Parce qu’on est pas à un paradoxe près, on constate que c’est dans les moments où l’on aimerait passer plus de temps en famille qu’on ne le peut pas. Certains diront que c’est lié. Peut-être. Toujours est-il que ce weekend, coincé à flanc de montagne dans la Drôme j’ai bien kiffé. Boulotter des bouquins dans un transat, sous un cerisier, avec les framboises à portée de main, s’pas mal. J’ai survécu en touchant à peine à l’ordinateur, juste de quoi mettre le blog à jour, consulter mes emails. Et une fois perché en haut de la montagne, après une bonne heure de marche sous le soleil, je me suis dit que ça m’aurait pas gêné de rester un peu plus ici. Mais la rentrée approche, quand bien même je n’ai absolument aucune idée du bordel administrativo-scolaire dans lequel je vais bien pouvoir me retrouver une fois en septembre.

Juste un petit regret, celui de ne pas avoir eu le courage d’aller discuter avec les anciens, poser les questions intimes, partir à la recherche de la mémoire que je ne possède pas. Je me dis que ce sera la prochaine fois, en espérant que de prochaine fois en prochaine fois, ce ne serra pas trop tard.

Demain, on causera fille et ciné.

MSN STAGE !!!

J’ai rêvé de toi, t’avais fait un article sur spidey, avec des photos du Dessin animé. Et le lendemain, tu as refais toutes les photos avec toi en costume de spidey, sur ton lit.

J’ai rêvé de toi
t’avasi fait un article sur spidey
avec des photos du Dessin animé
et le lendemain, tu as refait toutes les photos avec toi en costume de spidey, sur ton lit

17 réflexions sur “516 – Run To The Hills

  1. Rooh c’était cool les colonies =) Ne te leurre pas j’étais largement méprisé par la gent féminine aussi hein ^^ C’était plein de connard tout pareil, mais y a eu pas mal de moment cool. Pis a l’époque j’étais souvent la touche exotique :p

  2. Merci pour ce msn stage.

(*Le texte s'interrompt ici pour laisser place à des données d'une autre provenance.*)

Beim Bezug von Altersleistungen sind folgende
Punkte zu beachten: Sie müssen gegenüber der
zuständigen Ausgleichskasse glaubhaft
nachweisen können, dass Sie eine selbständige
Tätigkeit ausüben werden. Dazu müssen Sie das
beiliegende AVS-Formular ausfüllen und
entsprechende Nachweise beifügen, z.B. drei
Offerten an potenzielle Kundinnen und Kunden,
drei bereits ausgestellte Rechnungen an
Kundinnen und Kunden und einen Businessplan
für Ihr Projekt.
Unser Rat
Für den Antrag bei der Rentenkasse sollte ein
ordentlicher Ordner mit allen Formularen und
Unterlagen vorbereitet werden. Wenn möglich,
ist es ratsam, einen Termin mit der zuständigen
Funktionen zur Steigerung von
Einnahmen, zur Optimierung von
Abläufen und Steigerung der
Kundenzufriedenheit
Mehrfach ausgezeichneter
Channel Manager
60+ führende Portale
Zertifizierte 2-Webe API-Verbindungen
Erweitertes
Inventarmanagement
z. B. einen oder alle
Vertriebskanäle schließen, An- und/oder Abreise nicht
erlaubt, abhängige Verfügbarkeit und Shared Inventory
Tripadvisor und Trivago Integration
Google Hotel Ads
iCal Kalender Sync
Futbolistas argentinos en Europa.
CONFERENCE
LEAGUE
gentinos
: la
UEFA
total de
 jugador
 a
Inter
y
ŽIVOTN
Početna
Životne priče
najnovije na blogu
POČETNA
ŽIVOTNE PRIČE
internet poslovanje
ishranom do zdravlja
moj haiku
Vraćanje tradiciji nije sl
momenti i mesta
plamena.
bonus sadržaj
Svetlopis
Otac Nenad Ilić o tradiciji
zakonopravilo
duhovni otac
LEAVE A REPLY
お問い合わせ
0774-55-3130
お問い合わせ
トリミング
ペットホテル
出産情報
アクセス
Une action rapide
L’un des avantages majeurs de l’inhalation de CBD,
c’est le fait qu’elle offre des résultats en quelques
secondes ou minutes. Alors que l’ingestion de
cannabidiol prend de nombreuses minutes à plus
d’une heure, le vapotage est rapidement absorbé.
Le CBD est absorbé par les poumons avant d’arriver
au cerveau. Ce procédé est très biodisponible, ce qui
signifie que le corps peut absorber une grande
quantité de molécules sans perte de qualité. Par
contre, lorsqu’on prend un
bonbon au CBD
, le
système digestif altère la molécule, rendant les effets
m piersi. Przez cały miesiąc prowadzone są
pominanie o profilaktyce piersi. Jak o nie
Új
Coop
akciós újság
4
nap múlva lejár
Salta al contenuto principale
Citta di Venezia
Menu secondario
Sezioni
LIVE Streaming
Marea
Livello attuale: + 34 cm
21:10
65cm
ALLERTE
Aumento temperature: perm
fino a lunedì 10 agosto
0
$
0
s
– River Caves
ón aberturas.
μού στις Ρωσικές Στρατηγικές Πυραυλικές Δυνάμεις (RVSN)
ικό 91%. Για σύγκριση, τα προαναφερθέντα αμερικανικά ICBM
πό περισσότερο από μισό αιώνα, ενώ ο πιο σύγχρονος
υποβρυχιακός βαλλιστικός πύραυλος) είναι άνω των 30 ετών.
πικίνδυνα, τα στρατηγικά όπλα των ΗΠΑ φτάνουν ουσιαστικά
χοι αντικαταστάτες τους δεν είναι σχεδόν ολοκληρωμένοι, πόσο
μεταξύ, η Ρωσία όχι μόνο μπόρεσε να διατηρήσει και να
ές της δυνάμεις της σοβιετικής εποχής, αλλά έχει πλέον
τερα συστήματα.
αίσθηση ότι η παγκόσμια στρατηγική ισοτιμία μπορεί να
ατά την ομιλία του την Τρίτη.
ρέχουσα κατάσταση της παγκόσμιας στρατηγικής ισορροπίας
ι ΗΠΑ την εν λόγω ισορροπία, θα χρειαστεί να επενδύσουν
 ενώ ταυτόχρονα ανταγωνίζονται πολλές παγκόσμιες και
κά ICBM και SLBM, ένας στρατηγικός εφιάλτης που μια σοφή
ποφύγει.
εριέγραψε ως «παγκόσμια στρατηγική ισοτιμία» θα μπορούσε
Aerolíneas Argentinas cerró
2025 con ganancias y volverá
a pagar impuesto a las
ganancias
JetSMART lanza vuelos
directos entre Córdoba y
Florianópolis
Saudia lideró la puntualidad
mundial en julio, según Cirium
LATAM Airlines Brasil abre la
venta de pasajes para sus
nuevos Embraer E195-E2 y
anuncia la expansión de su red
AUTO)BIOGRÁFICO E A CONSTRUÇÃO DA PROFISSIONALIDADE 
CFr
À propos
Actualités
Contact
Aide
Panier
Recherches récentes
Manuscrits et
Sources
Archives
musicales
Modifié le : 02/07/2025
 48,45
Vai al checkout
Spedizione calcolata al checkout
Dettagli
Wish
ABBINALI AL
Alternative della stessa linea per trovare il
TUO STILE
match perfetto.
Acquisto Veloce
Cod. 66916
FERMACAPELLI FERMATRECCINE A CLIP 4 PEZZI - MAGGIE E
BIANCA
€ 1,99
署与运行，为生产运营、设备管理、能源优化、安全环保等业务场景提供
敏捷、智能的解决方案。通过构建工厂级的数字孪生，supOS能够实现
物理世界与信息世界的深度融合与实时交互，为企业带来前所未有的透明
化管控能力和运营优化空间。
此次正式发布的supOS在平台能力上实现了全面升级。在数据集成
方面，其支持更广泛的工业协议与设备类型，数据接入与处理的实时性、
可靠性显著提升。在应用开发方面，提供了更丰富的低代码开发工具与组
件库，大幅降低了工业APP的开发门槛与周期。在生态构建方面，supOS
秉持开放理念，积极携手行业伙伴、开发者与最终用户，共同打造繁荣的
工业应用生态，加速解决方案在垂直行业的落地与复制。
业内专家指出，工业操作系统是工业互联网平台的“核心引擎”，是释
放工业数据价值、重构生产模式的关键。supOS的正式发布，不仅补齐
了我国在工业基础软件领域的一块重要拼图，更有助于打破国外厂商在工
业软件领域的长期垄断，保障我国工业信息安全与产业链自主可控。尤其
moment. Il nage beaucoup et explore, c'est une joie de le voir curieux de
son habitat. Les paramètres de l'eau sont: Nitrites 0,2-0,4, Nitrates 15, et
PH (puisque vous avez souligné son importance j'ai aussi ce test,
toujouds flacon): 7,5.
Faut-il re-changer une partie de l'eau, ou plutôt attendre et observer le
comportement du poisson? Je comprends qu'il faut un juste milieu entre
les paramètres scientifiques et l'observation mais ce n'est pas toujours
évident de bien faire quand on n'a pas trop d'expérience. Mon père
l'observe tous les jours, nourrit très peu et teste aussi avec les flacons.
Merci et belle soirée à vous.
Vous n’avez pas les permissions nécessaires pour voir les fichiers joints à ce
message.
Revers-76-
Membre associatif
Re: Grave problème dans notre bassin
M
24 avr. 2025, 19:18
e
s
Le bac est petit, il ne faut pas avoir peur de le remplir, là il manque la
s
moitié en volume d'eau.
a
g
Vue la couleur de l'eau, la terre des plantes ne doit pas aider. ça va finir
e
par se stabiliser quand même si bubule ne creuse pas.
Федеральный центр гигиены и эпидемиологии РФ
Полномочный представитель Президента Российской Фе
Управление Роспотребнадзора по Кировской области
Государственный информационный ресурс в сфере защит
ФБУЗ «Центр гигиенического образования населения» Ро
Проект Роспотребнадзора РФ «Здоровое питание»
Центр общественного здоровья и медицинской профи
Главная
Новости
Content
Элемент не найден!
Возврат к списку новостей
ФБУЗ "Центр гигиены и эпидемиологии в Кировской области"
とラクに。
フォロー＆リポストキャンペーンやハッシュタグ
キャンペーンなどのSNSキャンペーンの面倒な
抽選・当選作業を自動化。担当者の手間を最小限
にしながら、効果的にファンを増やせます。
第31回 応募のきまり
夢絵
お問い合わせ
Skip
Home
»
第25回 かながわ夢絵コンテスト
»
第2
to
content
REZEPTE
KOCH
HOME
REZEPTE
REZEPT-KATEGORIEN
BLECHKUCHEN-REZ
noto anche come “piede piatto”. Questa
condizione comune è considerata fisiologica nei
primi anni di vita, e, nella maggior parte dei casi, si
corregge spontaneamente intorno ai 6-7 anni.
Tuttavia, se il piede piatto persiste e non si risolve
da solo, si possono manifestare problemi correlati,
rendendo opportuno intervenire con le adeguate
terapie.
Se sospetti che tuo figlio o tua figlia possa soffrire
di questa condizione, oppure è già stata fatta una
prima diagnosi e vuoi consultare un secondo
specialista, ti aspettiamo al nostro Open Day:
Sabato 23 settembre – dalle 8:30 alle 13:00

Je kiffe.
    Sinon je +1 l’article entier quoi.
    Parfois je kifferai partir à la campagne loin du pc.
    Bon j’aurais un peu mon phone au cas où.
    Mais pas seul, genre un pote ou une copine.

  3. à toujours remettre à demain, on peut au moins avoir la certitude qu’il y en aura un.

    Ce genre de post où tu ne te raconte pas dans ta street life, mais où tu vis simplement et que l’on peut t’observer, dans ce genre de post, tu gagnes des futurs acheteurs de tes oeuvres, à coup sur.

  4. Juste la Drome c est biengue, j y suis né maintenant j’suis sur la côte mais c est toujours agréable d y aller ;)

    Non mais… Oui on, on s en fout mais où dans la Drôme (à peu près) sont tes grand parents le Reilly ? Drome des collines, Drôme Provencale, début du Vercors ???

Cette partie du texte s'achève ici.